→ Listed records
* * * *

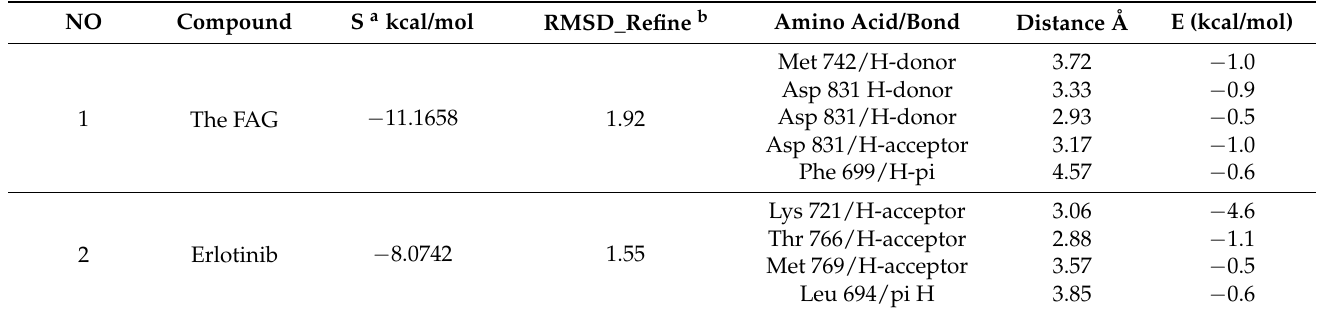
Figure 7. Docking results of the FAG in the active pocket site of EGFR catalytic domain, (1M17). ( A ) 2D interactions of erlotinib, ( B ) 2D interactions of FAG, and ( C ) Docking pose of FAG. The docking results revealed that FAG has a high affinity toward the EGFR catalytic domain as it exhibited binding energy with a score of − 11.165 kcal/mol, which is lower than the dock score of the co-crystalized ligand (erlotinib), − 8.074 kcal/mol. The 2D interactions shown in Table 2 and Figure 7 displayed an HB binding mode with Met 742 and the hydroxyl group of the glucopyranosyl moiety as H-donor. Similarly, the amino acid residue, Asp831, exhibited two HB interactions, H-donor with two sugar moieties and one as an H-acceptor with the hydroxyl group of the glucopyranosyl moiety, in addition to a hydrophobic interaction with Phe 699 as an H-pi interaction. Table 2. Receptor interactions and binding energies of the new FAG and erlotinib into the active pocket site of EGFR catalytic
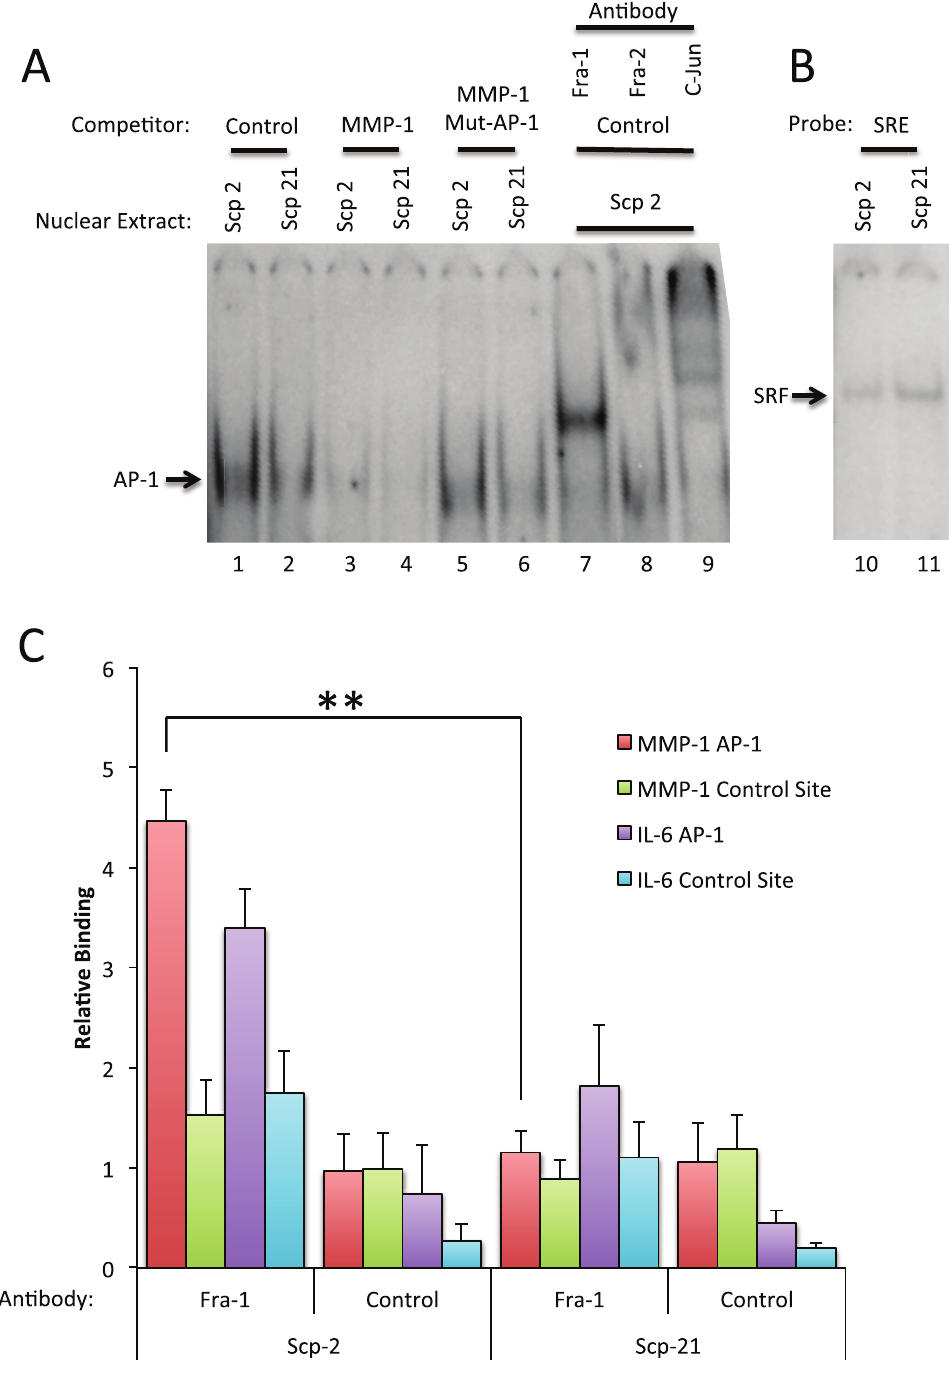
Figure 6. Fra-1 binds site of the MMP-1 promoter. A ) In vitro binding. Electrophoretic mobility shift assay (EMSA) with the MMP-1 AP-1 site. Scp-2 and Scp-21 nuclear extracts were incubated with a 32 P-end labeled MMP-1 promoter double-stranded oligonucleotide probe spanning the AP-1 consensus site (-107 to -57 bases relative to the transcription start site). Nonspecific competitor, unlabeled, and point mutant AP-1 site oligonucleotides were added in 250 fold excess of the probe. The final three lanes included anti-AP-1 family member antibodies. B ) Control EMSAs were preformed as in A except with a Serum Response Element probe to detect SRF binding. C ) In vivo binding. Chromatin immunoprecipitation with Scp-2 and Scp-21 cells immunoprecipated with anti-Fra-1 antibody or mock antibody control. The immunoprecipitated DNA from the samples was measured by qPCR for binding of Fra-1 to the MMP-1 AP-1 promoter site, an upstream non-AP-1 control MMP-1 site, the IL-6 gene AP-1 site, or an upstream non-AP-1 control IL-6 site. The data shown represent the mean fold over control DNA values +/- standard deviation for three indendent experiments. **, p < 0.005 for two-tailed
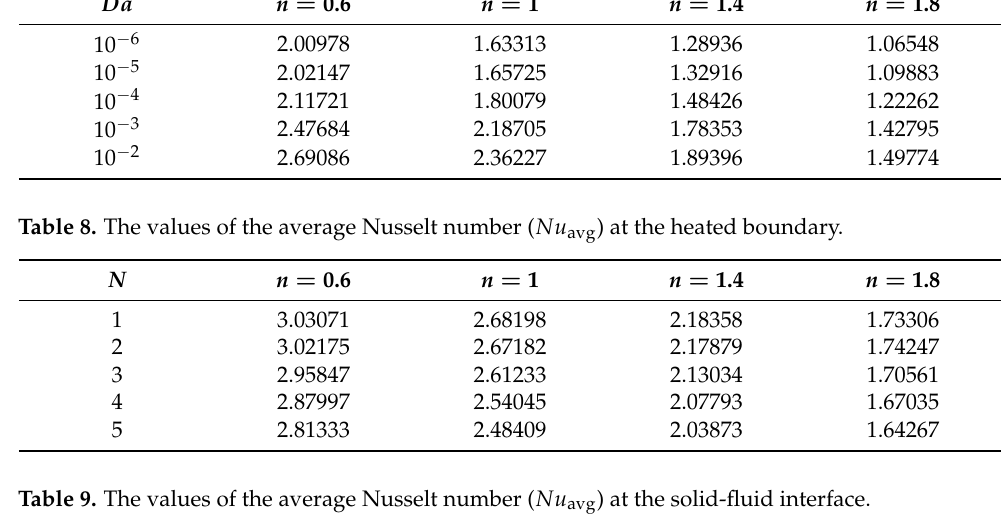
Table 7. The values of the average Nusselt number ( Nu avg ) at the solid-fluid interface. Da n = 0.6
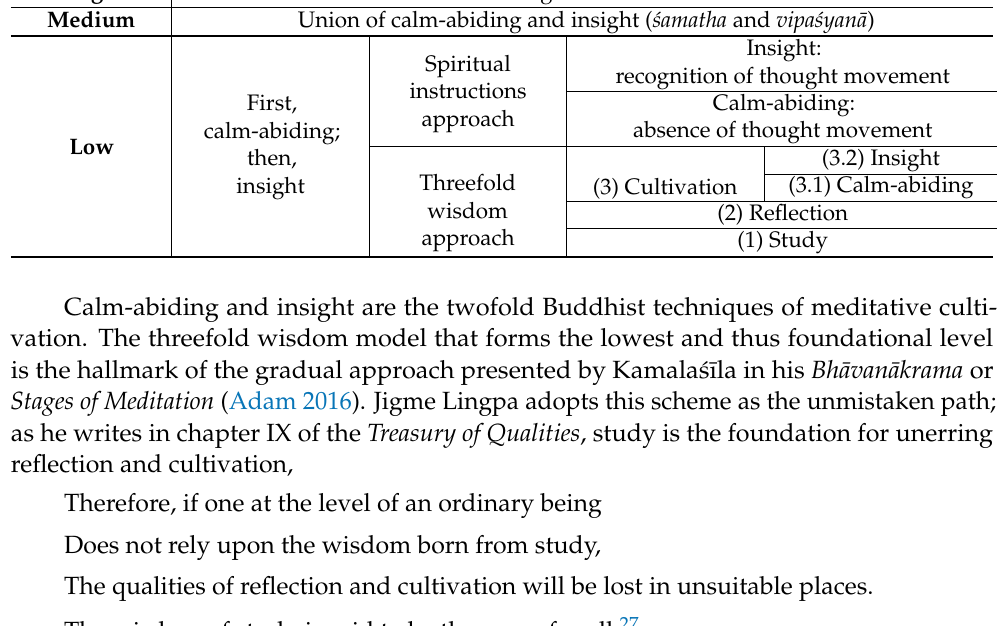
Table 1. Levels of Dzogchen practice according to the Treasury of Qualities , XII. High Natural settling: no need for antidotes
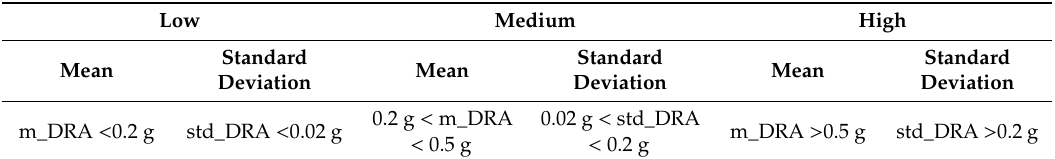
Table 2. Categorization of Detrended Resultant Acceleration (DRA) signals into low, medium, and high-amplitude signals.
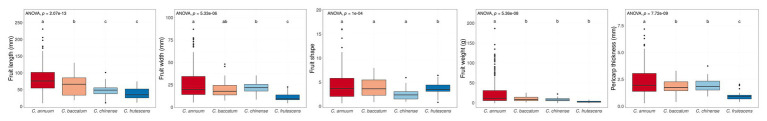
Box plots of four fruit-related traits grouped by species. We investigated the phenotype of the core collection, which contained only one Capsicum chacoense accession so, the phenotype of C. chacoense was excluded. Boxes indicate the range of upper quartile and lower quartile, and the bar in the box is the median. Whiskers from upper quartile to maximum and lower quartile to minimum are vertical lines. Black spots are outliers. The small alphabets showed the difference among the species. These significances were calculated by Dancan’s least significant range (LSR) test. The core collection has a distinct population structure by species. These phenomena were commonly observed for all four traits.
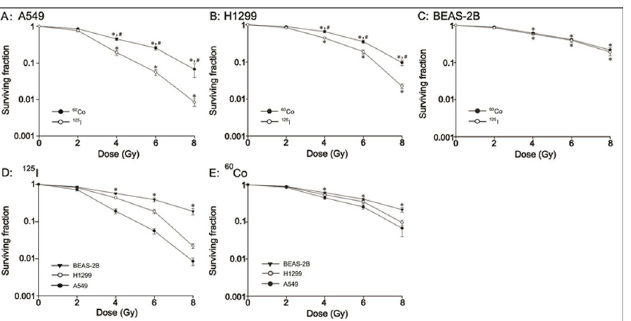
Fig 1. Clonogenic survival fraction of A549, H1299 and BEAS-2B cells irradiated with 125 I seeds and 60 Co γ -rays. A-C: the difference in the survival fraction of A549, H1299 and BEAS-2B cells between 125 I seeds CLDR radiation and 60 Co γ -ray HDR radiation. * indicates a significant difference (P < 0.05) when comparing the two radiation treatments and control treatment, and # indicates a significant difference (P < 0.05) when comparing 125 I seeds CLDR radiation and 60 Co γ -ray HDR radiation of the same doses. D, E: The difference in the survival fraction of the three cell lines receiving the same treatment. * indicates a significant difference (P < 0.05). Bars, standard error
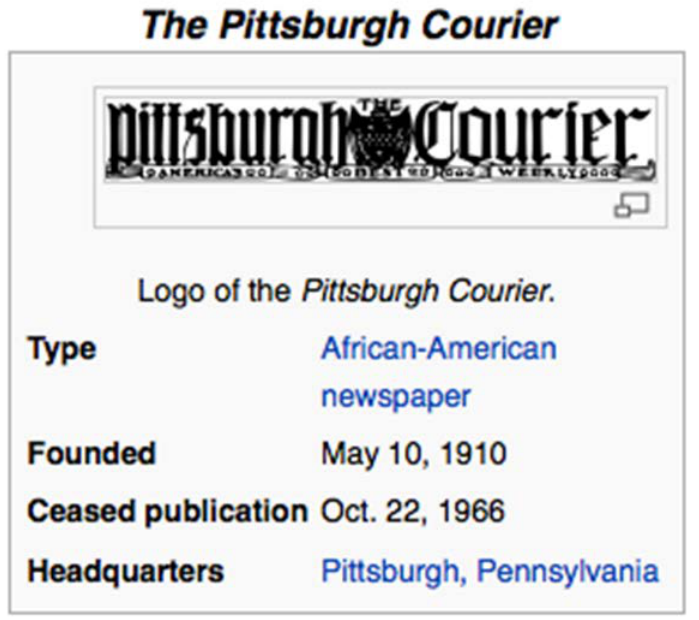
Figure 1 Infobox for the Pittsburgh Courier. Infoboxes are templates used in Wikipedia to improve the appearance of articles and to ensure consistency of presentation for articles on similar topics (“Wikipedia: Infobox,”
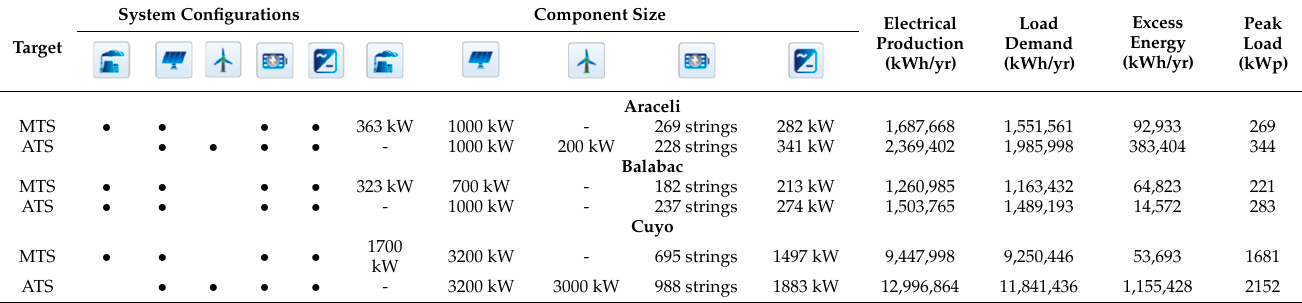
Table 4. Simulation results of the HOMER analysis in different configurations for MTS and ATS. System Configurations Target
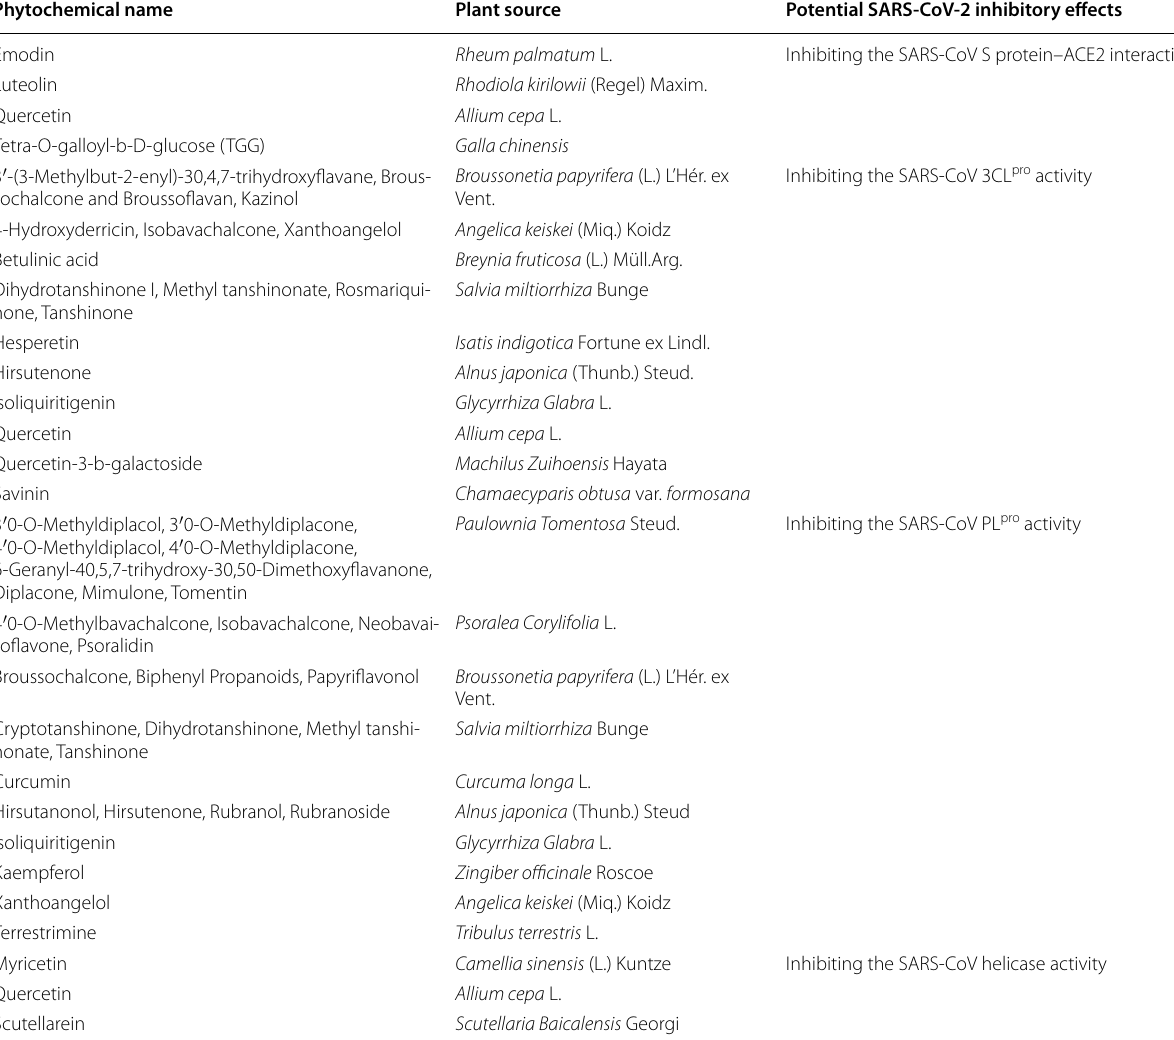
Table 1 A list of phytochemicals reported for potential SARS-CoV-2 inhibitory properties (compiled from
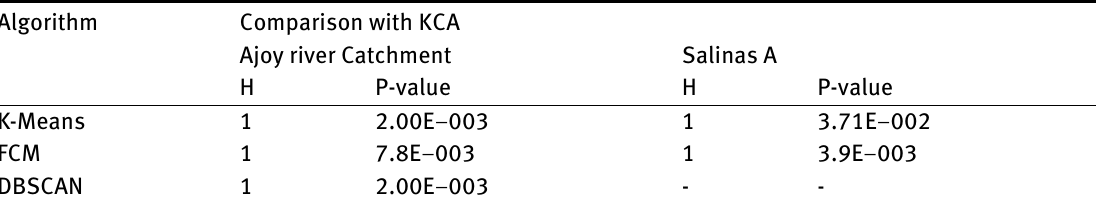
Table 10: P-values produced by rank sum test when in comparison for KCA with K-Means and KCA with FCM algorithms respec- tively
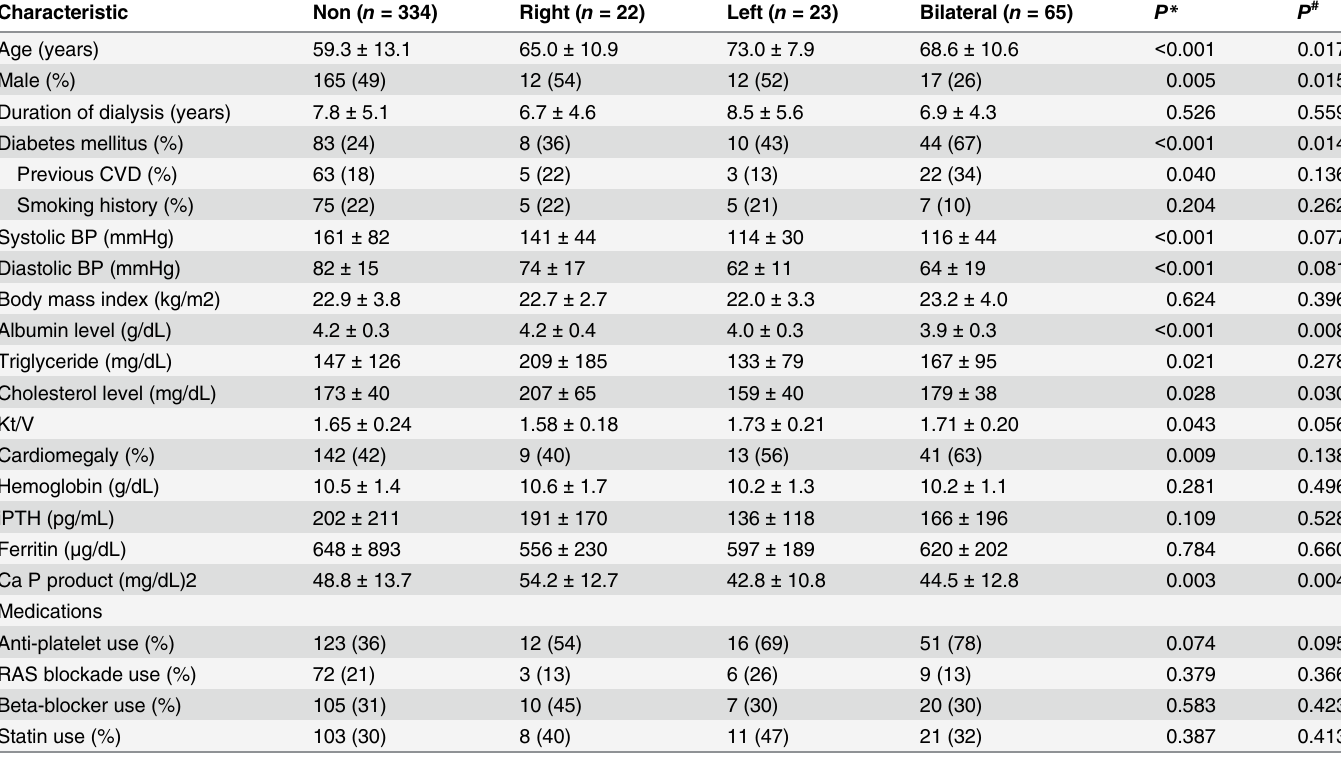
Table 2. Characteristics of patients at inclusion according to the location of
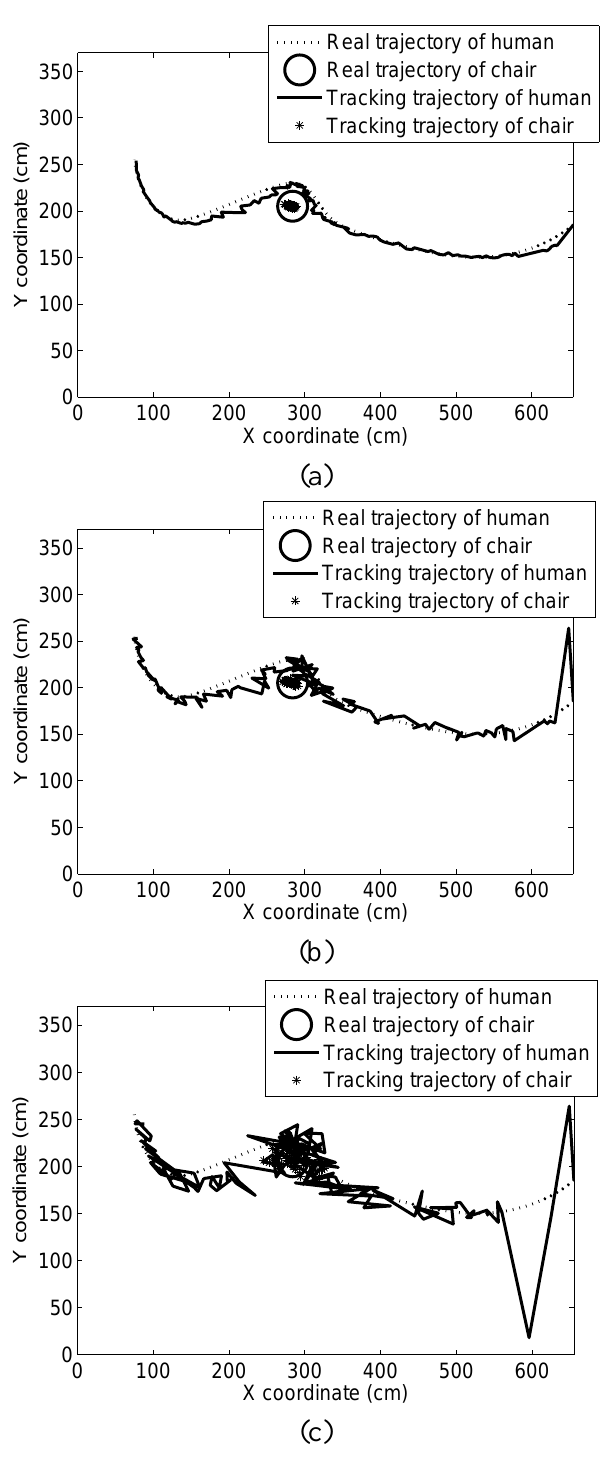
Figure 7. Multi-target tracking results of (a) distributed P2P framework, (b) distributed client/server framework and (c) centralized client/server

* * * *

→ Task details
Within the listing above, the lines starting at the one containing "Table 2. Categorization" and ending at the one containing "Box plots of" are to be returned exactly. Omit the pictures.

→ Completed exercise
Table 2. Categorization of Detrended Resultant Acceleration (DRA) signals into low, medium, and high-amplitude signals.
Box plots of four fruit-related traits grouped by species. We investigated the phenotype of the core collection, which contained only one Capsicum chacoense accession so, the phenotype of C. chacoense was excluded. Boxes indicate the range of upper quartile and lower quartile, and the bar in the box is the median. Whiskers from upper quartile to maximum and lower quartile to minimum are vertical lines. Black spots are outliers. The small alphabets showed the difference among the species. These significances were calculated by Dancan’s least significant range (LSR) test. The core collection has a distinct population structure by species. These phenomena were commonly observed for all four traits.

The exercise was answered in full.